___ Paginatekst

23. Het middel dient te worden verworpen.
24. Het derde middel bevat de klacht dat het hof ten onrechte bij de strafoplegging geen acht heeft geslagen op twee belangrijke factoren die de omvang van de vrijheidsstraf kunnen bepalen.
25. Blijkens de pleitnota in hoger beroep is namens verdachte ten aanzien van de strafoplegging onder meer het volgende aangevoerd:
“12. Ook dient bij de strafoplegging rekening te worden gehouden met de overschrijding van de redelijke termijn (thans ca. 8 maanden) waarbinnen het hoger beroep moet zijn afgerond;
13. Het ondergaan van gevangenisstraf is medisch gezien bezwaarlijk voor kliënt. Ter terechtzitting zullen hieromtrent medische bescheiden worden overgelegd;”
26. De enkele opmerking met betrekking tot de strafoplegging dat het ondergaan van gevangenisstraf medisch gezien bezwaarlijk is voor verdachte en dat ter terechtzitting hieromtrent bescheiden worden overgelegd acht ik niet zonder meer een uitdrukkelijk gemotiveerd standpunt waarop het hof gehouden was om te responderen, anders dan de overweging van het hof dat het bij de strafoplegging mede gelet heeft op de persoon van verdachte.

______

### [Jouw opdracht]
Geef uit de paginatekst hierboven woord voor woord het stuk terug dat opent met de woorden "24. Het derde" en sluit met "vrijheidsstraf kunnen bepalen.".

___ Bronmateriaal

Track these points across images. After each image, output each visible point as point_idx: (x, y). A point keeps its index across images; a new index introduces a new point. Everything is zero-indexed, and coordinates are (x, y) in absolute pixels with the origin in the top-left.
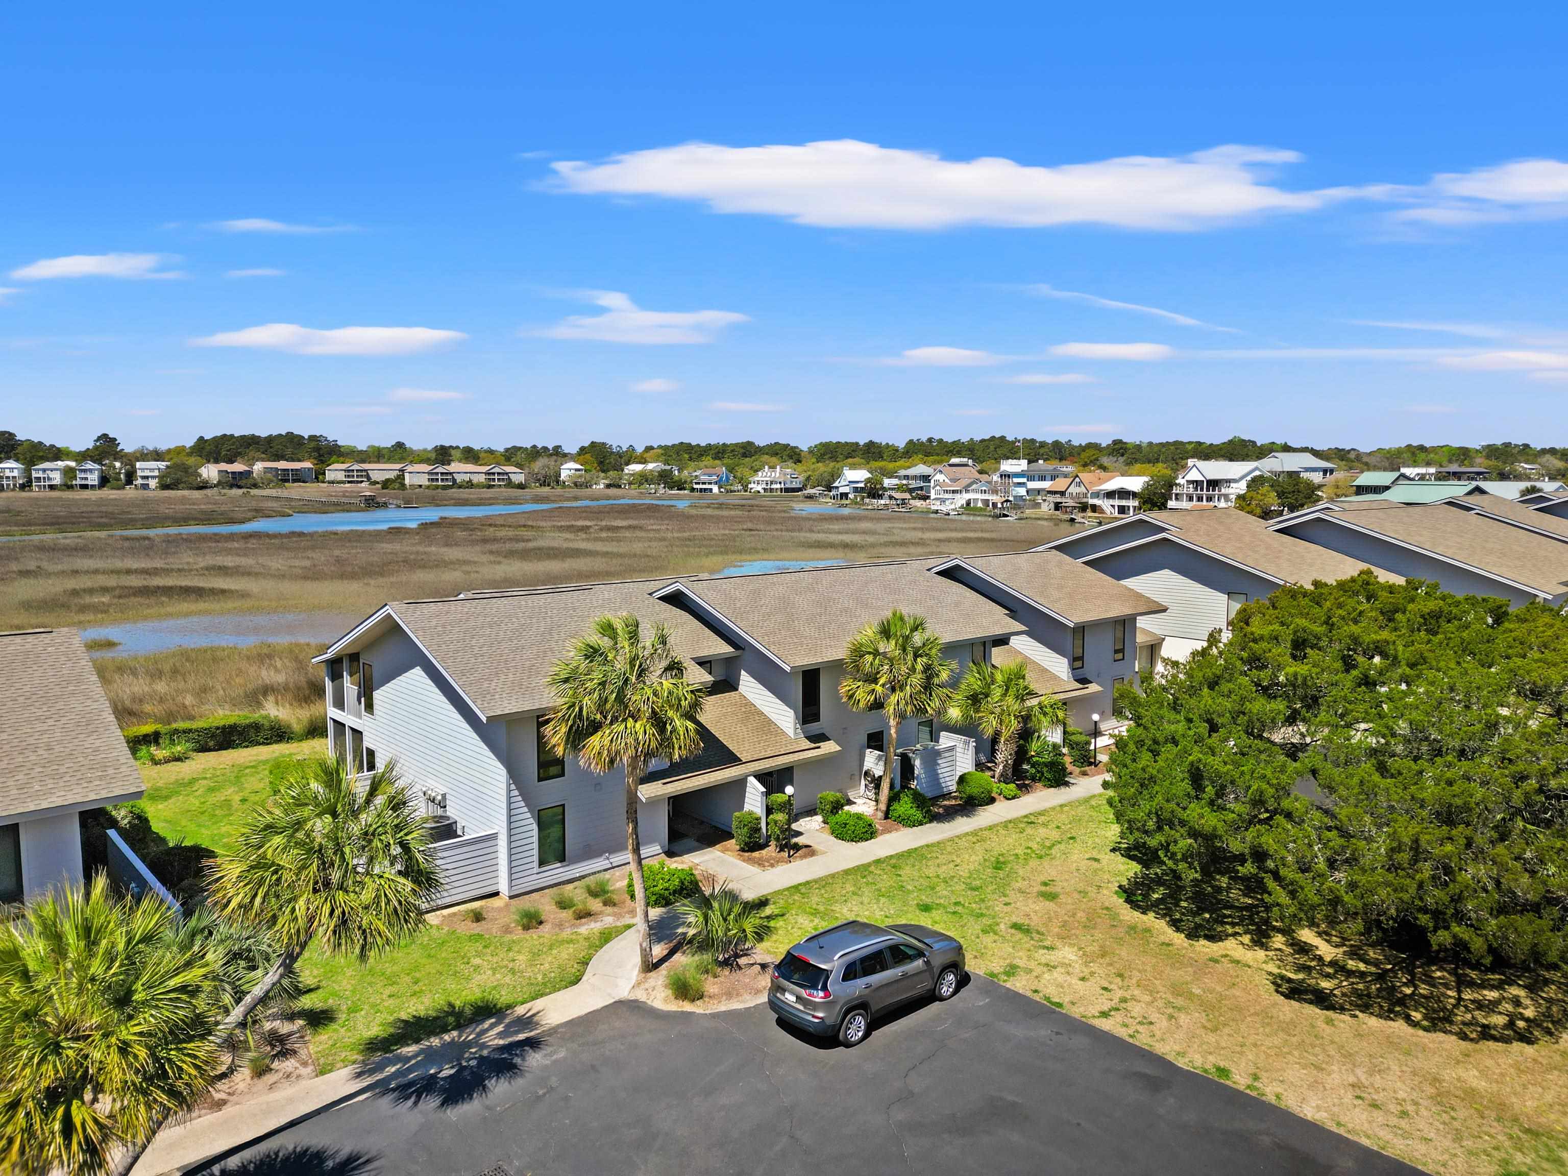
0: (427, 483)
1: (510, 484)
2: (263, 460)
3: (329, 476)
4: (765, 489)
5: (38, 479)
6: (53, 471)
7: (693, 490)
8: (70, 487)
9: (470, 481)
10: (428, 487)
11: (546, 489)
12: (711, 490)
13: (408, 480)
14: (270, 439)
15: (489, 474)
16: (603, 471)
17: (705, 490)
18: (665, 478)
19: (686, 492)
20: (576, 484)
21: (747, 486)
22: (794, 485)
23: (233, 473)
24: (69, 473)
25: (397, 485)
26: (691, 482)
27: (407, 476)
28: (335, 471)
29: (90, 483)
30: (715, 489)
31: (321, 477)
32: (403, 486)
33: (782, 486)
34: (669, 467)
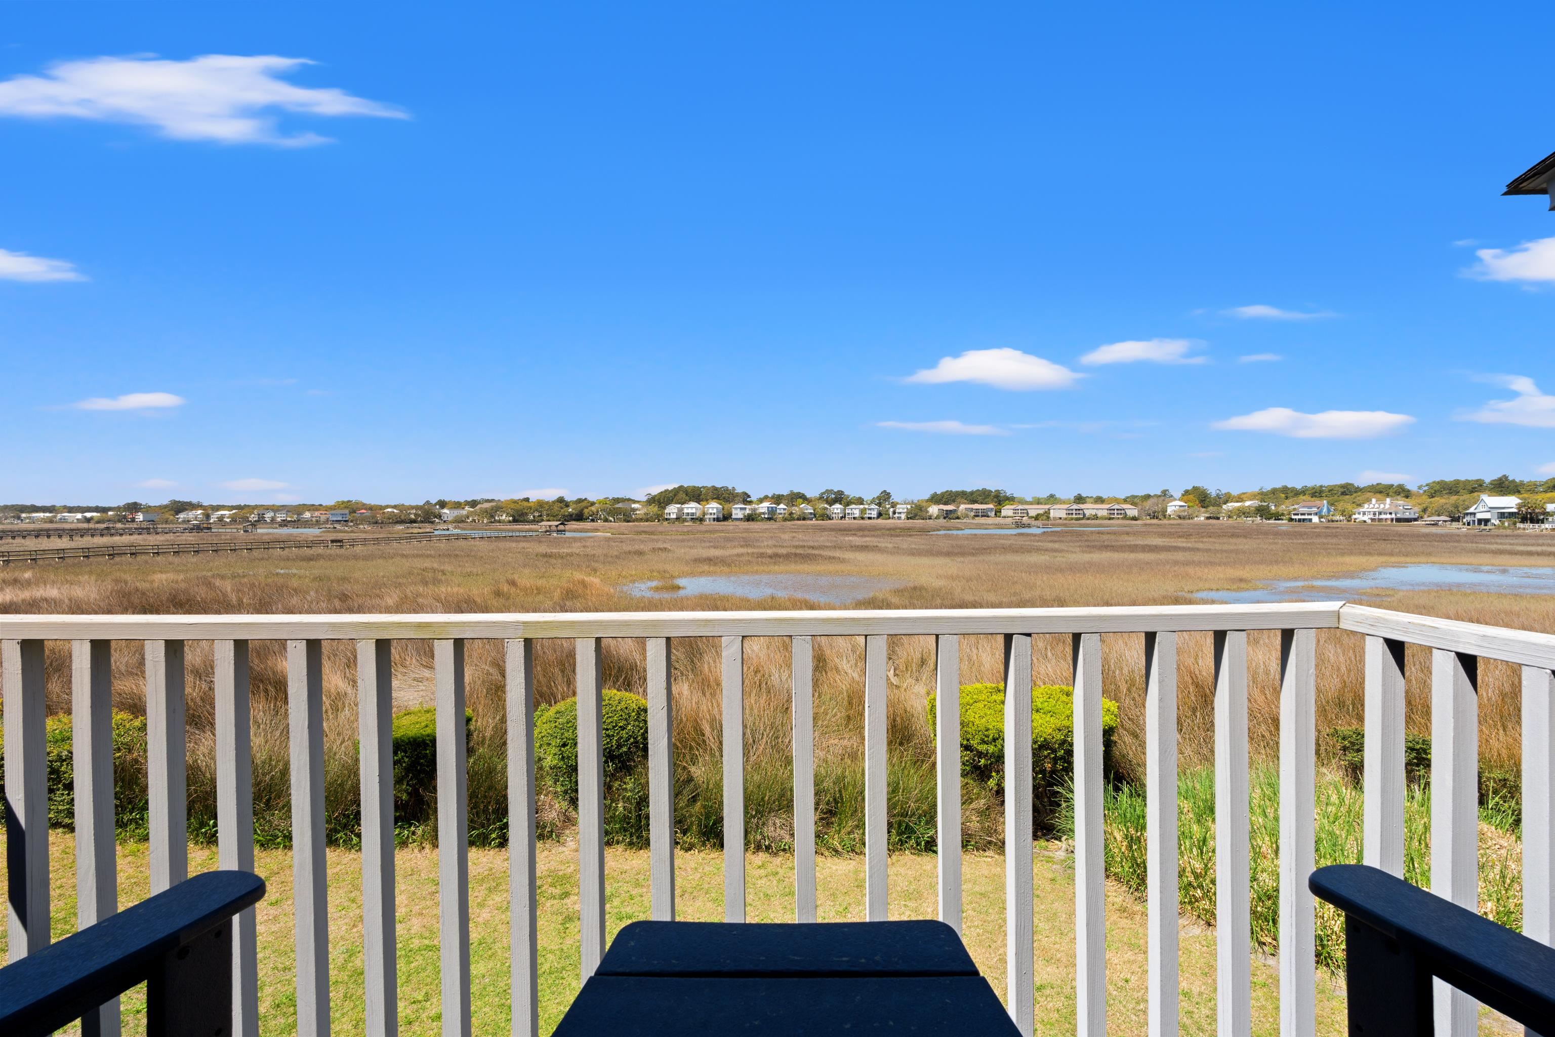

______

### [Antwoord]
24. Het derde middel bevat de klacht dat het hof ten onrechte bij de strafoplegging geen acht heeft geslagen op twee belangrijke factoren die de omvang van de vrijheidsstraf kunnen bepalen.